>> START
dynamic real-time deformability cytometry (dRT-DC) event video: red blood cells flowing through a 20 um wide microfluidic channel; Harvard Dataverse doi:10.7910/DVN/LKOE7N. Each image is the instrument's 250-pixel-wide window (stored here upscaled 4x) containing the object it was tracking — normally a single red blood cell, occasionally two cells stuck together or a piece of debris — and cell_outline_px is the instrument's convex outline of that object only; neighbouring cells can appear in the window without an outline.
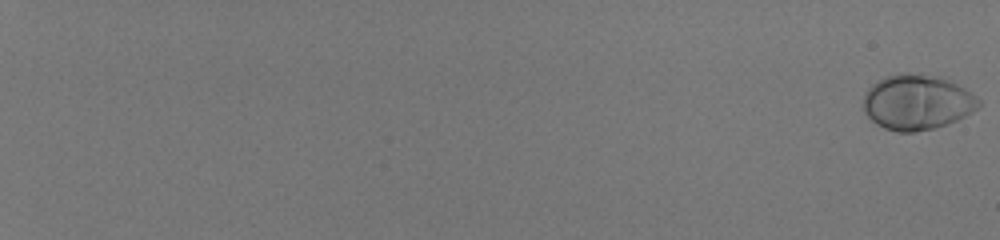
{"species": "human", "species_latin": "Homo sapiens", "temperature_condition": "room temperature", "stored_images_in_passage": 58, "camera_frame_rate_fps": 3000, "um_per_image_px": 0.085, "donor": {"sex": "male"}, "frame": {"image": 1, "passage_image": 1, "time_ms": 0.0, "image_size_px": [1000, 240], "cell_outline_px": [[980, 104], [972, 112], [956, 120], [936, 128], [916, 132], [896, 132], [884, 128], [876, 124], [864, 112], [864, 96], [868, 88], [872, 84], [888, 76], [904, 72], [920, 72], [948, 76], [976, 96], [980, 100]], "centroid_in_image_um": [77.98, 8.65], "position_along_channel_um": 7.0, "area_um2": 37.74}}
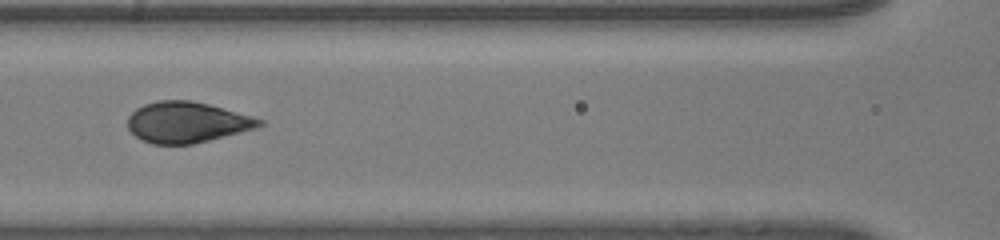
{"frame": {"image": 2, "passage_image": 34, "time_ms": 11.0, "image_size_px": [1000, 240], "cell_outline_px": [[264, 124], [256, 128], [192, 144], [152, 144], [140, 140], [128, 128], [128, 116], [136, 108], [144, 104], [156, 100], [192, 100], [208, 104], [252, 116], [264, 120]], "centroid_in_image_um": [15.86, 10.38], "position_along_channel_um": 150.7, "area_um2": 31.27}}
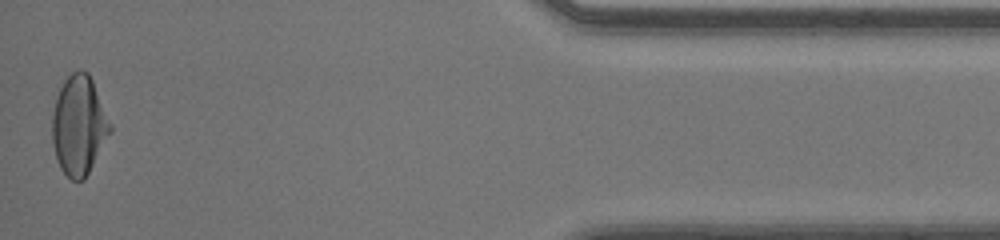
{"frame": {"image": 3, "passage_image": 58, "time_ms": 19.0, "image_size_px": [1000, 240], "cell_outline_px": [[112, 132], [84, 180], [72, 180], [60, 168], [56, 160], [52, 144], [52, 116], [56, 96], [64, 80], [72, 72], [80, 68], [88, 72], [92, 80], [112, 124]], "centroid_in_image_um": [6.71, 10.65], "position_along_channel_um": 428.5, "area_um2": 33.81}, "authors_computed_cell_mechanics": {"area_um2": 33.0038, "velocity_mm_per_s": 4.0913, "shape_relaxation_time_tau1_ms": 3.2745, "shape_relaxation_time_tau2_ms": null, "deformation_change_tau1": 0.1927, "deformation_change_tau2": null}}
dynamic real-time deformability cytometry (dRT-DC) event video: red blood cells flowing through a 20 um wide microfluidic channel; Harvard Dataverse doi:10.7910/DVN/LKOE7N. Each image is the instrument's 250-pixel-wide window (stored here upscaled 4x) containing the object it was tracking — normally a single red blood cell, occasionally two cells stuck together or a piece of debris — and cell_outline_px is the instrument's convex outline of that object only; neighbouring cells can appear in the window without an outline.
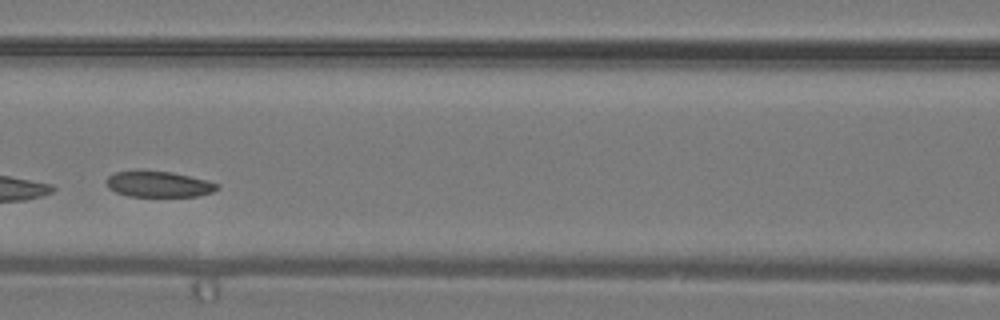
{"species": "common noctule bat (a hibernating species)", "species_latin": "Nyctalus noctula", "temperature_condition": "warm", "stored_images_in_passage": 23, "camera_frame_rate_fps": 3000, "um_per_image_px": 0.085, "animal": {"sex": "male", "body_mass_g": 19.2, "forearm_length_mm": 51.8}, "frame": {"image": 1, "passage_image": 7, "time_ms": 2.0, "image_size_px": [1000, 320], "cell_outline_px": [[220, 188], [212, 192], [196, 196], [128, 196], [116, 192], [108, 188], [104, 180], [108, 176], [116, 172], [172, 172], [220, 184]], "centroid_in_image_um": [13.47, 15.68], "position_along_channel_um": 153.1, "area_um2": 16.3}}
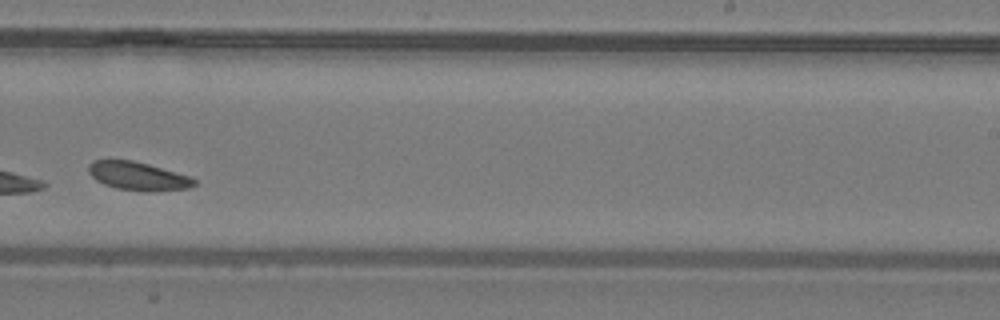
>> END
_THE EXERCISE_.
Return the material word for word. Pictures are not part of the copy.

_RESPONSE_.
dynamic real-time deformability cytometry (dRT-DC) event video: red blood cells flowing through a 20 um wide microfluidic channel; Harvard Dataverse doi:10.7910/DVN/LKOE7N. Each image is the instrument's 250-pixel-wide window (stored here upscaled 4x) containing the object it was tracking — normally a single red blood cell, occasionally two cells stuck together or a piece of debris — and cell_outline_px is the instrument's convex outline of that object only; neighbouring cells can appear in the window without an outline.
{"species": "human", "species_latin": "Homo sapiens", "temperature_condition": "room temperature", "stored_images_in_passage": 58, "camera_frame_rate_fps": 3000, "um_per_image_px": 0.085, "donor": {"sex": "male"}, "frame": {"image": 1, "passage_image": 1, "time_ms": 0.0, "image_size_px": [1000, 240], "cell_outline_px": [[980, 104], [972, 112], [956, 120], [936, 128], [916, 132], [896, 132], [884, 128], [876, 124], [864, 112], [864, 96], [868, 88], [872, 84], [888, 76], [904, 72], [920, 72], [948, 76], [976, 96], [980, 100]], "centroid_in_image_um": [77.98, 8.65], "position_along_channel_um": 7.0, "area_um2": 37.74}}
{"frame": {"image": 2, "passage_image": 34, "time_ms": 11.0, "image_size_px": [1000, 240], "cell_outline_px": [[264, 124], [256, 128], [192, 144], [152, 144], [140, 140], [128, 128], [128, 116], [136, 108], [144, 104], [156, 100], [192, 100], [208, 104], [252, 116], [264, 120]], "centroid_in_image_um": [15.86, 10.38], "position_along_channel_um": 150.7, "area_um2": 31.27}}
{"frame": {"image": 3, "passage_image": 58, "time_ms": 19.0, "image_size_px": [1000, 240], "cell_outline_px": [[112, 132], [84, 180], [72, 180], [60, 168], [56, 160], [52, 144], [52, 116], [56, 96], [64, 80], [72, 72], [80, 68], [88, 72], [92, 80], [112, 124]], "centroid_in_image_um": [6.71, 10.65], "position_along_channel_um": 428.5, "area_um2": 33.81}, "authors_computed_cell_mechanics": {"area_um2": 33.0038, "velocity_mm_per_s": 4.0913, "shape_relaxation_time_tau1_ms": 3.2745, "shape_relaxation_time_tau2_ms": null, "deformation_change_tau1": 0.1927, "deformation_change_tau2": null}}
dynamic real-time deformability cytometry (dRT-DC) event video: red blood cells flowing through a 20 um wide microfluidic channel; Harvard Dataverse doi:10.7910/DVN/LKOE7N. Each image is the instrument's 250-pixel-wide window (stored here upscaled 4x) containing the object it was tracking — normally a single red blood cell, occasionally two cells stuck together or a piece of debris — and cell_outline_px is the instrument's convex outline of that object only; neighbouring cells can appear in the window without an outline.
{"species": "common noctule bat (a hibernating species)", "species_latin": "Nyctalus noctula", "temperature_condition": "warm", "stored_images_in_passage": 23, "camera_frame_rate_fps": 3000, "um_per_image_px": 0.085, "animal": {"sex": "male", "body_mass_g": 19.2, "forearm_length_mm": 51.8}, "frame": {"image": 1, "passage_image": 7, "time_ms": 2.0, "image_size_px": [1000, 320], "cell_outline_px": [[220, 188], [212, 192], [196, 196], [128, 196], [116, 192], [108, 188], [104, 180], [108, 176], [116, 172], [172, 172], [220, 184]], "centroid_in_image_um": [13.47, 15.68], "position_along_channel_um": 153.1, "area_um2": 16.3}}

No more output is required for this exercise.